■ SUPPLIED TEXT ■
Documenting an amateur radio station is very easy when you have one radio running barefoot (no amp or other gear), yet gets very complex quickly with each additional radio/operating station or accessory exponentially adding complexity to the documentation effort.

I am experimenting with using two writer’s tools to plan and document my station:


Scrivener – a multi-file cross-file editor and project writing system.
Scrivener Link:



Scapple – a freeform graphical relationship editor.
Scapple Link:

Both are by the British firm “Literature and Latte” and are truly much more powerful than needed for this task, but as I use them for other writing tasks it only makes sense to keep using them.

Literature and Latte Logo

Literature and Latte Link:

These tools can be configured so very many ways, but what I am doing in Scrivener is putting every piece of hardware and software information I can gather, including my individual settings, into Scrivener “Characters” which can be grouped into operating positions (and reused where appropriate when shared or duplicated).

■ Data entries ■
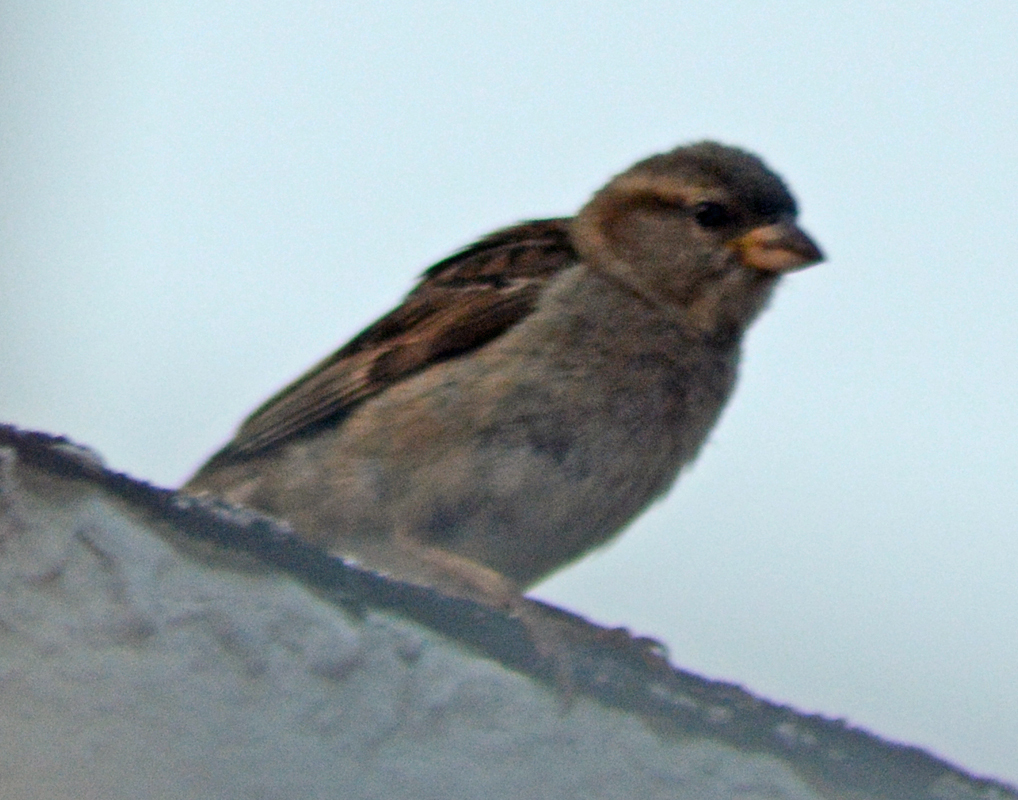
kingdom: Animalia
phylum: Chordata
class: Aves
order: Passeriformes
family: Passeridae
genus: Passer
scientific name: Passer domesticus
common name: House sparrow
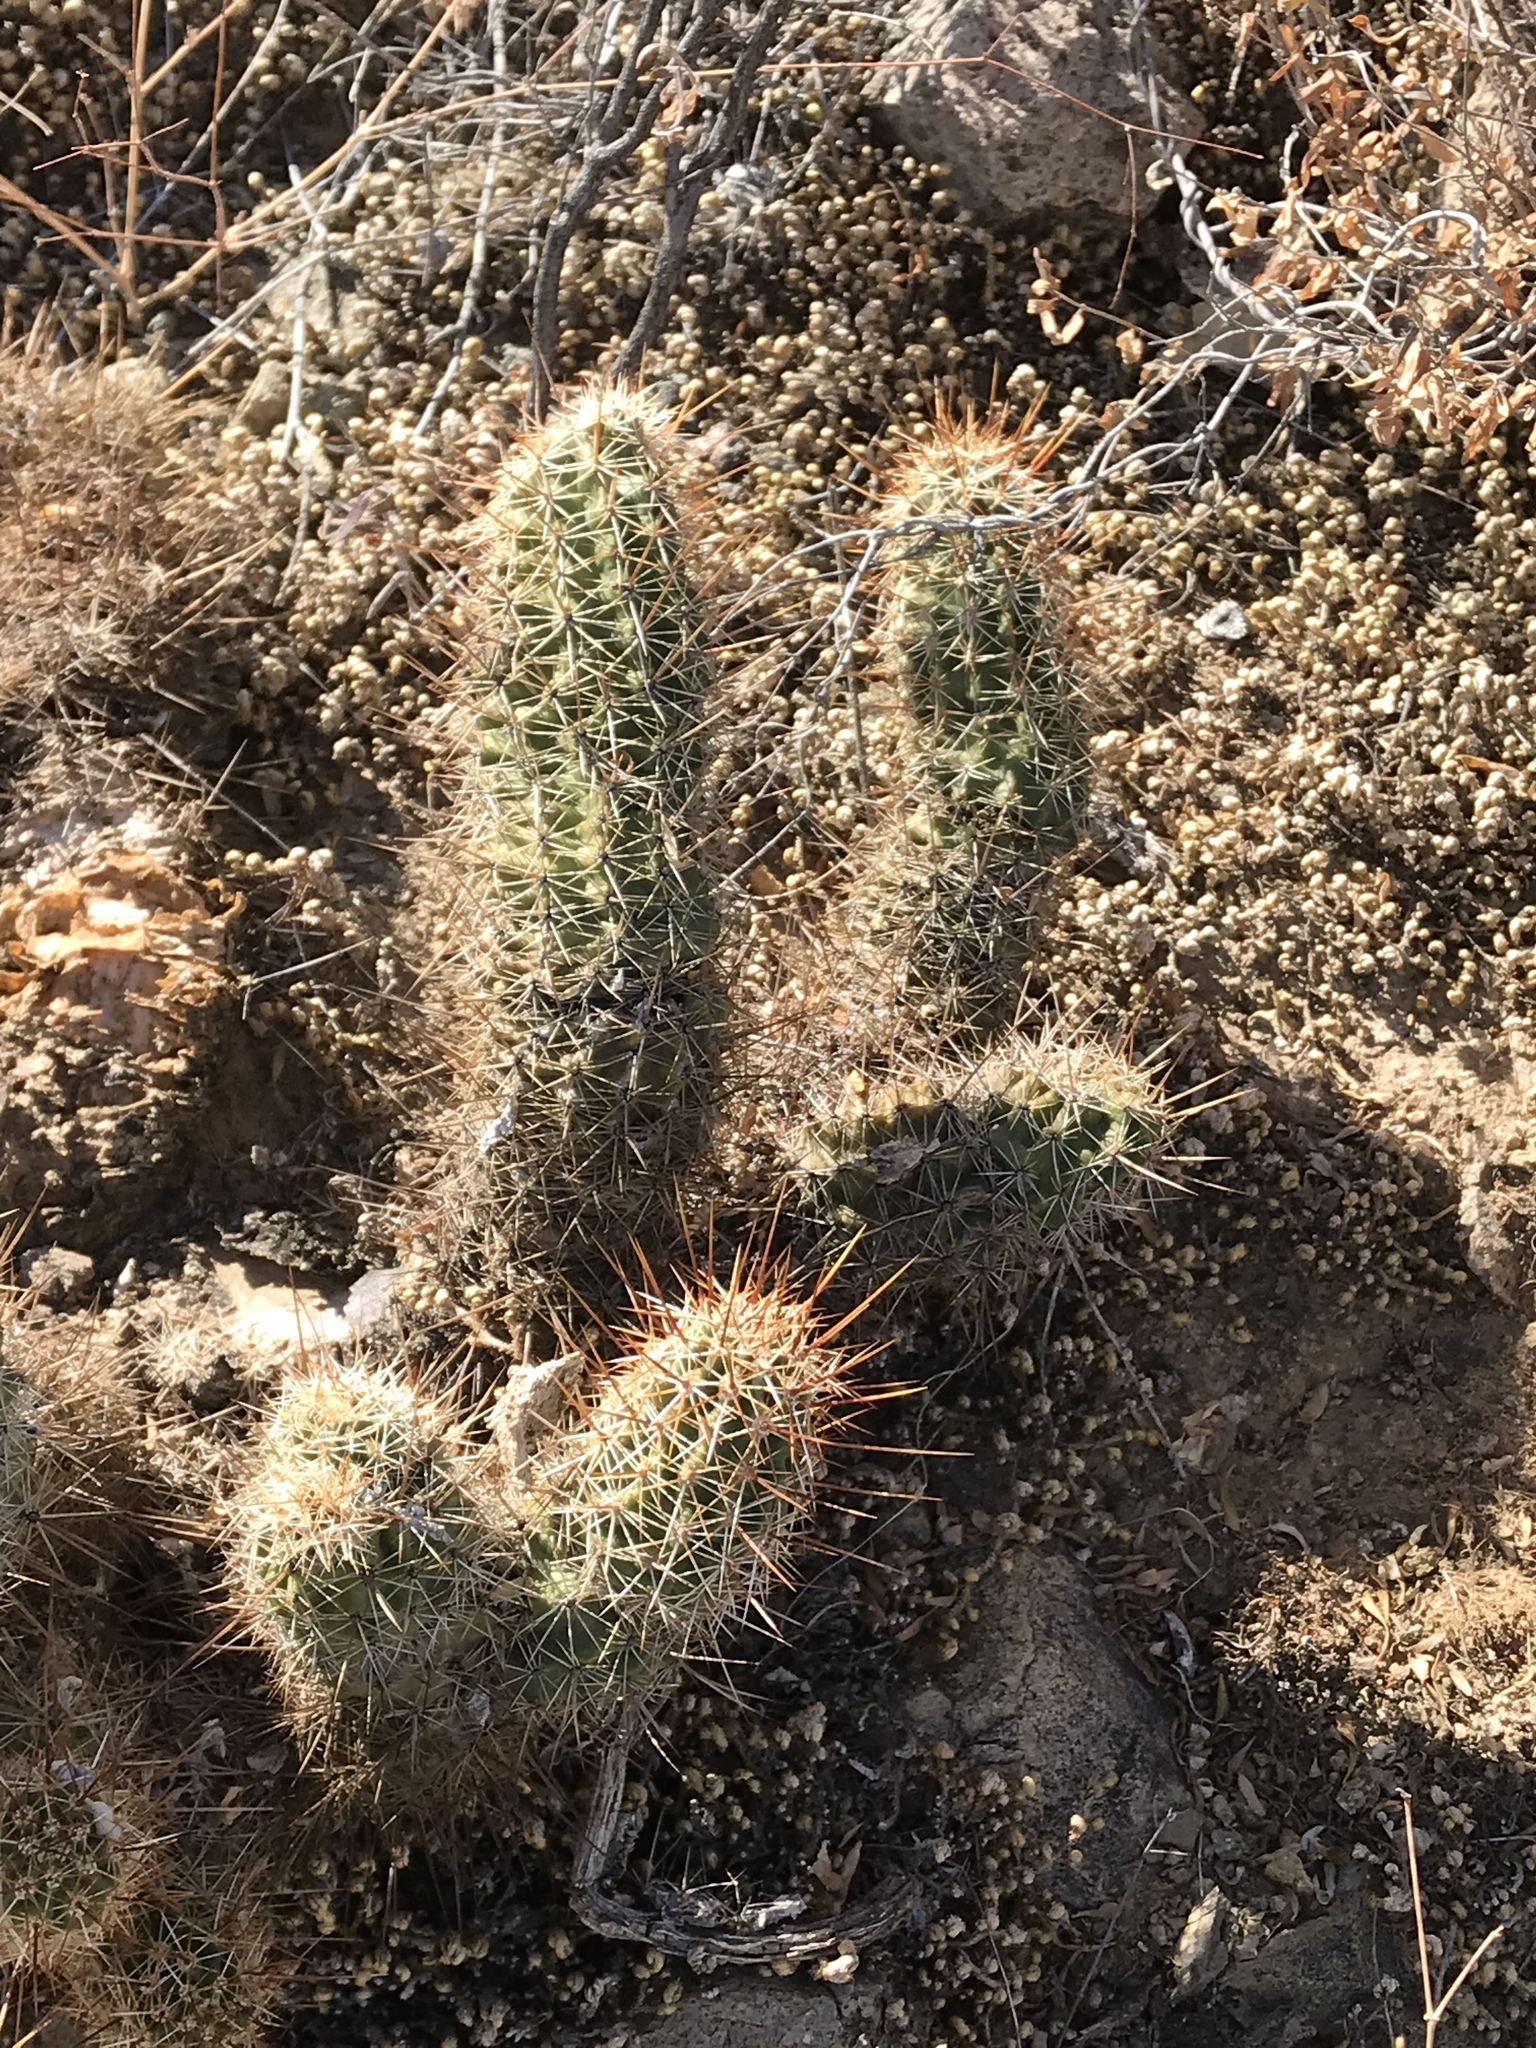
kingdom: Plantae
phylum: Tracheophyta
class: Magnoliopsida
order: Caryophyllales
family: Cactaceae
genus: Echinocereus
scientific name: Echinocereus fasciculatus
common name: Bundle hedgehog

■ THINGS TO DO ■
- a) In the radio station documentation text above, copy out the passage from "I am experimenting" to "keep using them.".
- b) Rewrite more briefly the paragraph of the radio station documentation text that begins "These tools can be configured," keeping its main facts.

■ RESULTS IN ORDER ■
- a)
I am experimenting with using two writer’s tools to plan and document my station:


Scrivener – a multi-file cross-file editor and project writing system.
Scrivener Link:



Scapple – a freeform graphical relationship editor.
Scapple Link:

Both are by the British firm “Literature and Latte” and are truly much more powerful than needed for this task, but as I use them for other writing tasks it only makes sense to keep using them.

- b) The tools allow many configurations. In Scrivener, I put all the hardware and software information I can gather, including my own settings, into "Characters." I group these into operating positions and reuse them where they are shared or duplicated.